Finanacial and legal woes for GMOs

I noted how an Australian farmer was suing a neighboring farmer for contaminating his organic fields with Monsanto’s GM seed, potentially changing the dynamic in how fields can be protected. Rather than go after the seed giant itself, which has never lost a case, suing the individual farmers who’ve caused the cross-contamination may cause Monsanto to become a pariah among seed buyers.

Now both Bunge and Cargill, the biggest U.S. grain exporter, have said they will refuse to accept Syngenta’s latest crop of GM corn for export because it will be rejected by China.

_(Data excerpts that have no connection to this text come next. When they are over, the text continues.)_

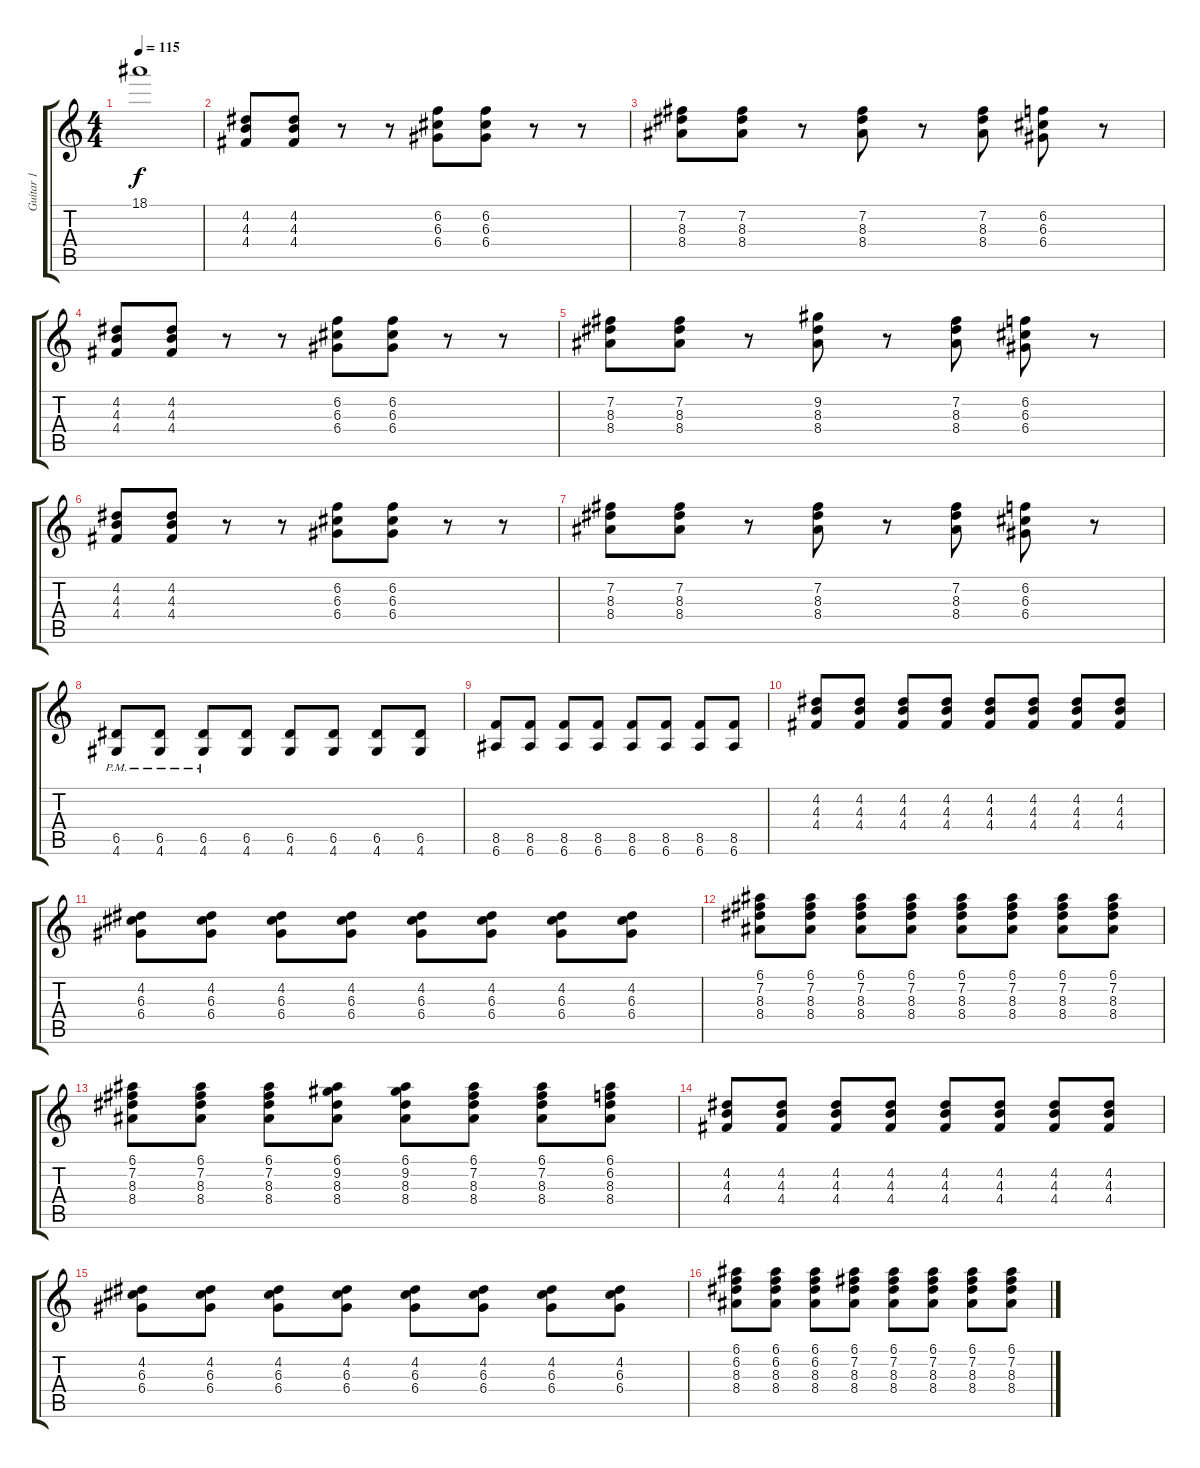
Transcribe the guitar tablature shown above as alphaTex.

\track ("Guitar 1" "Guitar 1") {instrument overdrivenguitar}
\staff {score tabs}
\tuning (E4 B3 G3 D3 A2 E2) {hide}
\ts (4 4)
\tempo 115
\clef g2
\ks c
18.1{t}.1{dy f} |
(4.2 4.3 4.4).8 (4.2 4.3 4.4).8 r.8 r.8 (6.2 6.3 6.4).8 (6.2 6.3 6.4).8 r.8 r.8 |
(7.2 8.3 8.4).8 (7.2 8.3 8.4).8 r.8 (7.2 8.3 8.4).8 r.8 (7.2 8.3 8.4).8 (6.2 6.3 6.4).8 r.8 |
(4.2 4.3 4.4).8 (4.2 4.3 4.4).8 r.8 r.8 (6.2 6.3 6.4).8 (6.2 6.3 6.4).8 r.8 r.8 |
(7.2 8.3 8.4).8 (7.2 8.3 8.4).8 r.8 (9.2 8.3 8.4).8 r.8 (7.2 8.3 8.4).8 (6.2 6.3 6.4).8 r.8 |
(4.2 4.3 4.4).8 (4.2 4.3 4.4).8 r.8 r.8 (6.2 6.3 6.4).8 (6.2 6.3 6.4).8 r.8 r.8 |
(7.2 8.3 8.4).8 (7.2 8.3 8.4).8 r.8 (7.2 8.3 8.4).8 r.8 (7.2 8.3 8.4).8 (6.2 6.3 6.4).8 r.8 |
(6.5{pm} 4.6{pm}).8 (6.5{pm} 4.6{pm}).8 (6.5 4.6{pm}).8 (6.5 4.6).8 (6.5 4.6).8 (6.5 4.6).8 (6.5 4.6).8 (6.5 4.6).8 |
(8.5 6.6).8 (8.5 6.6).8 (8.5 6.6).8 (8.5 6.6).8 (8.5 6.6).8 (8.5 6.6).8 (8.5 6.6).8 (8.5 6.6).8 |
(4.2 4.3 4.4).8 (4.2 4.3 4.4).8 (4.2 4.3 4.4).8 (4.2 4.3 4.4).8 (4.2 4.3 4.4).8 (4.2 4.3 4.4).8 (4.2 4.3 4.4).8 (4.2 4.3 4.4).8 |
(4.2 6.3 6.4).8 (4.2 6.3 6.4).8 (4.2 6.3 6.4).8 (4.2 6.3 6.4).8 (4.2 6.3 6.4).8 (4.2 6.3 6.4).8 (4.2 6.3 6.4).8 (4.2 6.3 6.4).8 |
(6.1 7.2 8.3 8.4).8 (6.1 7.2 8.3 8.4).8 (6.1 7.2 8.3 8.4).8 (6.1 7.2 8.3 8.4).8 (6.1 7.2 8.3 8.4).8 (6.1 7.2 8.3 8.4).8 (6.1 7.2 8.3 8.4).8 (6.1 7.2 8.3 8.4).8 |
(6.1 7.2 8.3 8.4).8 (6.1 7.2 8.3 8.4).8 (6.1 7.2 8.3 8.4).8 (6.1 9.2 8.3 8.4).8 (6.1 9.2 8.3 8.4).8 (6.1 7.2 8.3 8.4).8 (6.1 7.2 8.3 8.4).8 (6.1 6.2 8.3 8.4).8 |
(4.2 4.3 4.4).8 (4.2 4.3 4.4).8 (4.2 4.3 4.4).8 (4.2 4.3 4.4).8 (4.2 4.3 4.4).8 (4.2 4.3 4.4).8 (4.2 4.3 4.4).8 (4.2 4.3 4.4).8 |
(4.2 6.3 6.4).8 (4.2 6.3 6.4).8 (4.2 6.3 6.4).8 (4.2 6.3 6.4).8 (4.2 6.3 6.4).8 (4.2 6.3 6.4).8 (4.2 6.3 6.4).8 (4.2 6.3 6.4).8 |
(6.1 6.2 8.3 8.4).8 (6.1 6.2 8.3 8.4).8 (6.1 6.2 8.3 8.4).8 (6.1 7.2 8.3 8.4).8 (6.1 7.2 8.3 8.4).8 (6.1 7.2 8.3 8.4).8 (6.1 7.2 8.3 8.4).8 (6.1 7.2 8.3 8.4).8
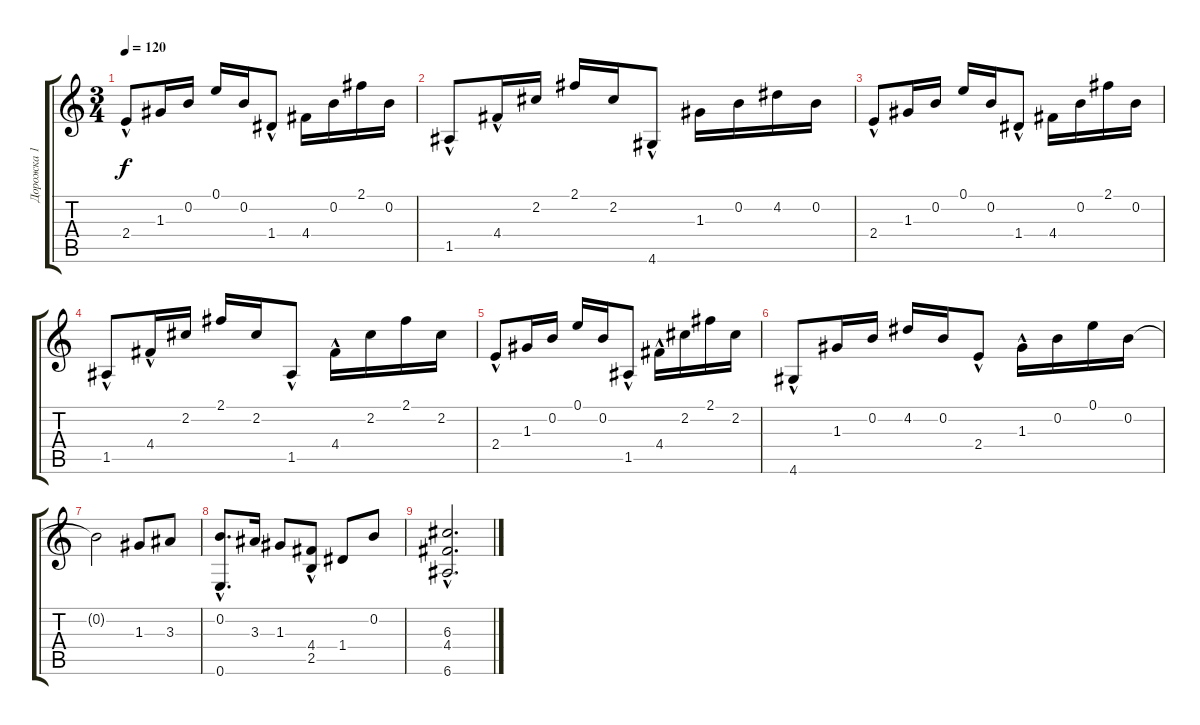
\track ("Дорожка 1" "Дорожка 1") {instrument acousticguitarnylon}
\staff {score tabs}
\tuning (E4 B3 G3 D3 A2 E2) {hide}
\ts (3 4)
\tempo 120
\clef g2
\ks c
2.4{hac}.8{dy f} 1.3.16 0.2.16 0.1.16 0.2.16 1.4{hac}.8 4.4.16 0.2.16 2.1.16 0.2.16 |
1.5{hac}.8 4.4{hac}.16 2.2.16 2.1.16 2.2.16 4.6{hac}.8 1.3.16 0.2.16 4.2.16 0.2.16 |
2.4{hac}.8 1.3.16 0.2.16 0.1.16 0.2.16 1.4{hac}.8 4.4.16 0.2.16 2.1.16 0.2.16 |
1.5{hac}.8 4.4{hac}.16 2.2.16 2.1.16 2.2.16 1.5{hac}.8 4.4{hac}.16 2.2.16 2.1.16 2.2.16 |
2.4{hac}.8 1.3.16 0.2.16 0.1.16 0.2.16 1.5{hac}.8 4.4{hac}.16 2.2.16 2.1.16 2.2.16 |
4.6{hac}.8 1.3.16 0.2.16 4.2.16 0.2.16 2.4{hac}.8 1.3{hac}.16 0.2.16 0.1.16 0.2.16 |
0.2{t}.2 1.3.8 3.3.8 |
(0.2{hac} 0.6{hac}).8{d} 3.3.16 1.3.8 (4.4{hac} 2.5{hac}).8 1.4.8 0.2.8 |
(6.3{hac} 4.4{hac} 6.6{hac}).2{d}
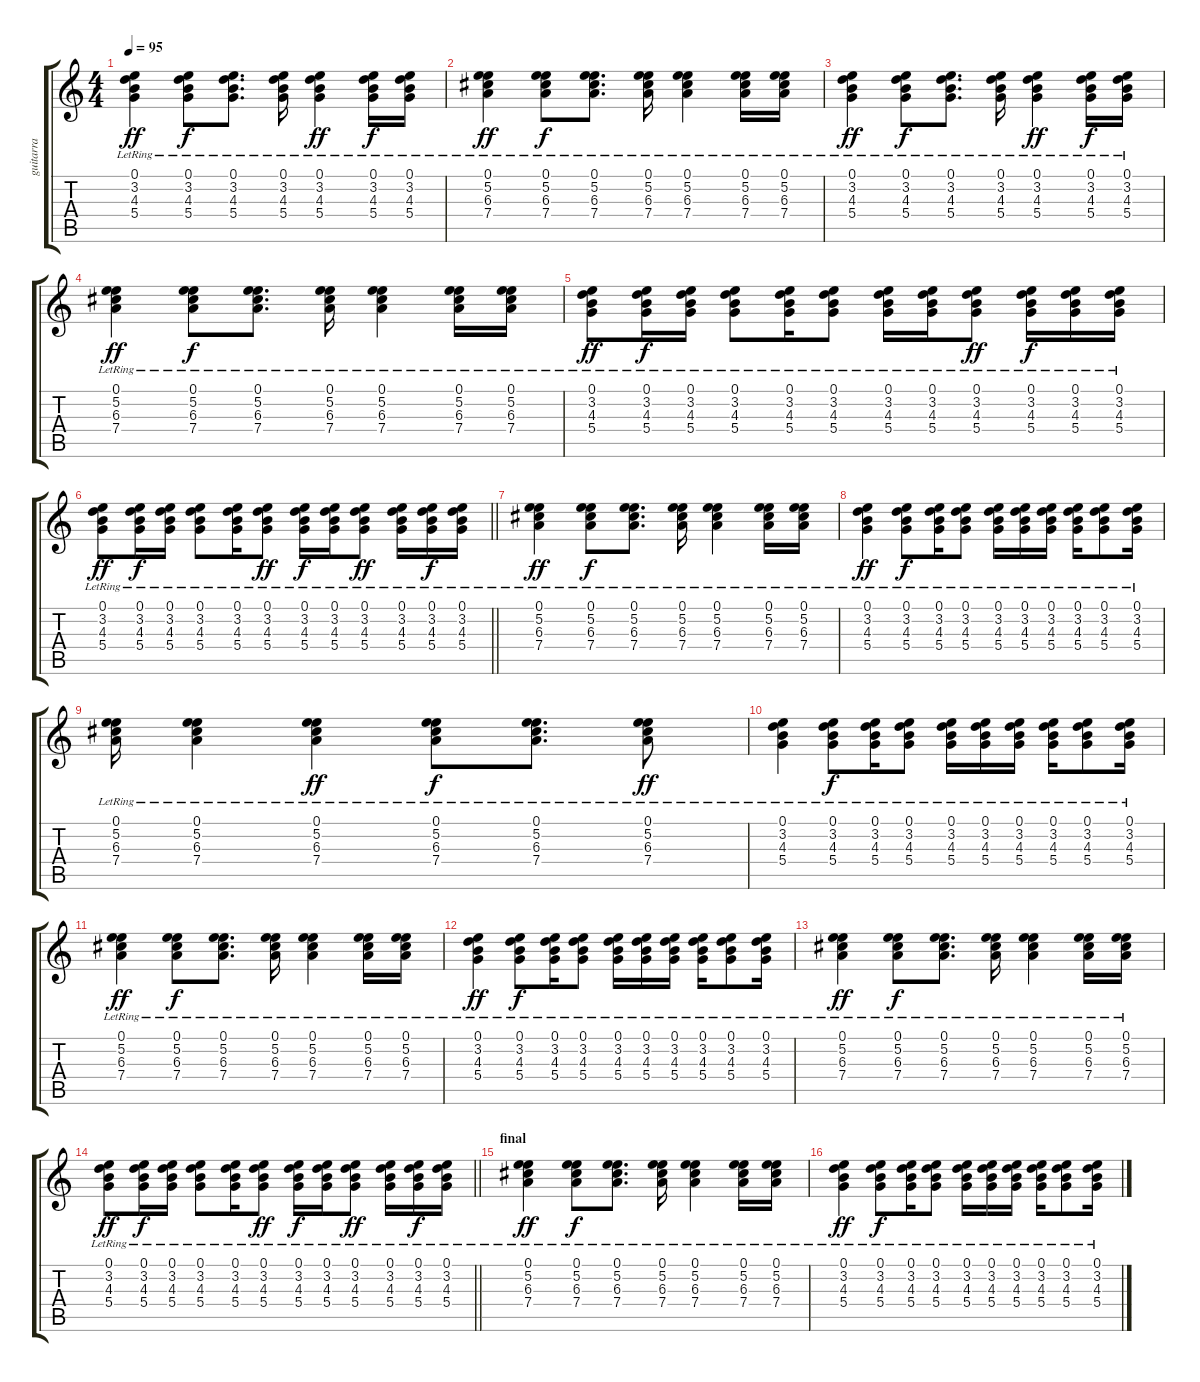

The exporters have said they don’t want either of them until China approves the genetic modifications, and last month the National Grain and Feed Association and North American Export Grain Association sent Syngenta a letter asking the company to immediately shut down commercialization of both Agrisure Viptera and the new Agrisure Duracade corn unless and until it gets an international seal of approval. While the trade associations support the creation of GM crops, they don’t do so if the economic harm they’ll create will crush their farmers.

Interestingly, Syngenta acknowledges that many U.S. grain elevators have long posted signs saying they didn’t want to accept Viptera corn, so the biotech says the letters aren’t really any new stance by the industry, just a long-held position that it’s otherwise chosen to ignore. Yet the backlash against genetic modification of food continues to mount.